Dependency Isolation

Created: Mon Feb 01 2021 11:59:00 GMT-0500 (Eastern Standard Time) Tags: tech,javascript,refactoring,thoughts COMMENTS

TAGS::tech,javascript,refactoring,thoughts COMMENTS::

Refactoring Driven Development

I’m a big believer in code fast, refactor often. You learn more about the product you are trying to build by building it than you do by thinking, and your best bet is to just get it built and then rebuild the broken parts with the knowledge you’ve gained. This philosophy extends beyond just development, as design and product priorities are likely to change as well.

When I first read an explanation of the term refactoring, I remember thinking that it sounded insane. Coding seemed so hard. How could someone get code working and then go back and rewrite it a different way? Why would you do the same work twice? Turns out that refactoring is necessary and fun, so you should just stop worrying and learn to love it. And the number one proven way to not hate refactors, is to code defensively against them. Every line of code you write is either wrong, or eventually going to be wrong. Scripting is different, we’re talking about application development. Code that needs to be supported long-term.

An Experiment in RDD

I’m working on a NodeJS project right now (another static site generator, yes how did you know?), and I’m trying something I’ve been toying with for a long time. Let me explain the problem:

You build an app, and you need some date functionality, so you bring in DateLib (not a real library). Its hardly a controversial decision, but it might be the right one for you. DateLib is great and quickly it becomes woven into the fabric of your code. Every React component or function with date needs imports DateLib. It’s no big deal.
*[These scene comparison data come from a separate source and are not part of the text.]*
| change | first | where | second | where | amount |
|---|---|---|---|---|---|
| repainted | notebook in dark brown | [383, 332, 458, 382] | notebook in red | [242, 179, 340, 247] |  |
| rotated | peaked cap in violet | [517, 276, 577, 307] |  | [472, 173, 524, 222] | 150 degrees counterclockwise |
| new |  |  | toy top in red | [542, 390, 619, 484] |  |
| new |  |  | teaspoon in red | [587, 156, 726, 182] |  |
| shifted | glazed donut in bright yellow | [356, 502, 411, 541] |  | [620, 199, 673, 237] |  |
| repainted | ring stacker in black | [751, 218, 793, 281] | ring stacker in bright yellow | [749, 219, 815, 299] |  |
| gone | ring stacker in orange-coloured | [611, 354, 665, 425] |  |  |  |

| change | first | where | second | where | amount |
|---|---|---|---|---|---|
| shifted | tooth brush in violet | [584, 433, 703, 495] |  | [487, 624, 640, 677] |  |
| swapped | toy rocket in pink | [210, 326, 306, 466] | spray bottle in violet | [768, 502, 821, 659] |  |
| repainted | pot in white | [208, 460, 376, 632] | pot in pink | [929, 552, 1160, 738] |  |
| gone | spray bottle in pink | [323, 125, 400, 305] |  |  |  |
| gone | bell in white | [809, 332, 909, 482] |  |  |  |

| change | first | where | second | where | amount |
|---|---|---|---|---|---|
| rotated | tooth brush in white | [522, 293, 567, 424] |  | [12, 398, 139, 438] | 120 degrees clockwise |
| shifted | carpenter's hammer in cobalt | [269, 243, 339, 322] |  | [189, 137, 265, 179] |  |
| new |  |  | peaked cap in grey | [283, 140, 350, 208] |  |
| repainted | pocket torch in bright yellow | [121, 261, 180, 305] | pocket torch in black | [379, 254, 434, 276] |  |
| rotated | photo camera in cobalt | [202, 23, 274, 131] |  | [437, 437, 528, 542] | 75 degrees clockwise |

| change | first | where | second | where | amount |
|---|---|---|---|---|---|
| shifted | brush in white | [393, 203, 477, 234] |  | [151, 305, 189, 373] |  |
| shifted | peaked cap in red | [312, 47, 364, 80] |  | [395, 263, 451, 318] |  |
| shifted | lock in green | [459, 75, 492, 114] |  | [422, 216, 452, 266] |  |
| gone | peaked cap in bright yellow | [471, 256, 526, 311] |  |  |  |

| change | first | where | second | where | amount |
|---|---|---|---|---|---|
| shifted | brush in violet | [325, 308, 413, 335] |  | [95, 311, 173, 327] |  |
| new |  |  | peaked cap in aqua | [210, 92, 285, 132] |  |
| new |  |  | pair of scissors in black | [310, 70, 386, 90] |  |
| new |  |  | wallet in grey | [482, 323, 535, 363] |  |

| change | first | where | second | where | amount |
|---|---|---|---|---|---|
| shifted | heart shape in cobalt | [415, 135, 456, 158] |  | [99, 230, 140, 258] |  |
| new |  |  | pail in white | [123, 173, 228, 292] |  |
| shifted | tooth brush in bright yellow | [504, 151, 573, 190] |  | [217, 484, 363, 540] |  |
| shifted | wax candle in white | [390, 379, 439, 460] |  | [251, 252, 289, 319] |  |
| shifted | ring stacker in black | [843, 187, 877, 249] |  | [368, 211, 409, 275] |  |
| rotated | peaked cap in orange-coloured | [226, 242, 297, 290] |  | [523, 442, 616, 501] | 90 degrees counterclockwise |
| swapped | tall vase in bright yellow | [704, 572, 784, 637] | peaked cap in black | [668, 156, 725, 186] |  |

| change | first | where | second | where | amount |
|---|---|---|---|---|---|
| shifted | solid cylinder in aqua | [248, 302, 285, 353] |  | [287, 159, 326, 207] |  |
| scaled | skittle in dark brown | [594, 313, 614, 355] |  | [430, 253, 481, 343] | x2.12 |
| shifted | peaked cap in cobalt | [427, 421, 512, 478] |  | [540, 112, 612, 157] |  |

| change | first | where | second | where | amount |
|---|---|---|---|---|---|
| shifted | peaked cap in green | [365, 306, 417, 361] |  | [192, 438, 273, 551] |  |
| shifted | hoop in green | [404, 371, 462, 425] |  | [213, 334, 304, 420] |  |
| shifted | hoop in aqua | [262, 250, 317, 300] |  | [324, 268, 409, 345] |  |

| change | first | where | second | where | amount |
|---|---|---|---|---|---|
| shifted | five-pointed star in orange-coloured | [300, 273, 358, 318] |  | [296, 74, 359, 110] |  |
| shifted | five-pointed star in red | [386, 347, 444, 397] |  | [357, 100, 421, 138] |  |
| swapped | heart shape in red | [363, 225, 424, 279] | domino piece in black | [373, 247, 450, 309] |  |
<Foo>{DateLib(bar).format("dddd, MMMM Do YYYY, h:mm:ss a")}</Foo>

Some problems I can foresee:

What if you only called each dependency in one file in your entire app. One dependency per file, one file per dependency. I believe this would encourage code that is easier to refactor and build upon. In a new file create some sort of container (object, class, closure, doesn’t matter), and re-export the functionality you actually need in your app. When the time comes to refactor, there will be a clear path. One file with changes to make. Even if that file has 40 methods, they are all in one clear place and not scattered throughout the codebase.

More than that, this pattern encourages better abstractions. Code that is important to your app shouldn’t be reimplemented everywhere. I’m not talking about functions like const getFirstLetter = (str) => str[0];. I couldn’t care less about that stuff becuase your method for getting the first letter is never going to need rethinking.

When you call DateLib().format('MM-DD-YYYY), what are you actually trying to do? There probably is a semantic meaning to that date, which you are failing to express, and because you are failing to express it, you’re never going to reuse it even if you wrap it in a cute reusable function. Crafting meaningful abstractions is a present to future you.

Make Abstractions Introspectable

So, to beat our example to death here, it’s likely that you only need a handful of date formats for a single app. What are you doing that you have 40 different date formats? It increases the cognitive load for using your software, and exponentially increases the cognitive load for developing it. Loading all interactions with DateLib into a single container with methods on it, means that devs can introspect that container, logging it to the console or a debugger and poking at the different methods. This is much simpler than having to go through the DateLib docs all the time.

Make Abstractions Reusable Across Projects

If you find yourself actually creating reusable abstractions, you may find that you are able to pull those out and use them across projects, even if it’s by copy-pasting a single file. How can you reuse 10,000 disparate calls to DateLib().format()?

Make Abstractions Testable

Tests aren’t just is this code doing what its supposed to. I mean they are, obviously, but for me there is a contract between the name of a method and what it’s supposed to be doing. Tests confirm this contract is being held up. Using this method, I can ensure that 100% of my date-formatting functionality is covered in a single test file. Testing this way is actually fun.

Anyway, I’m trying it now, but I’m not ready to open source the code just yet. Curious about other people’s thoughts.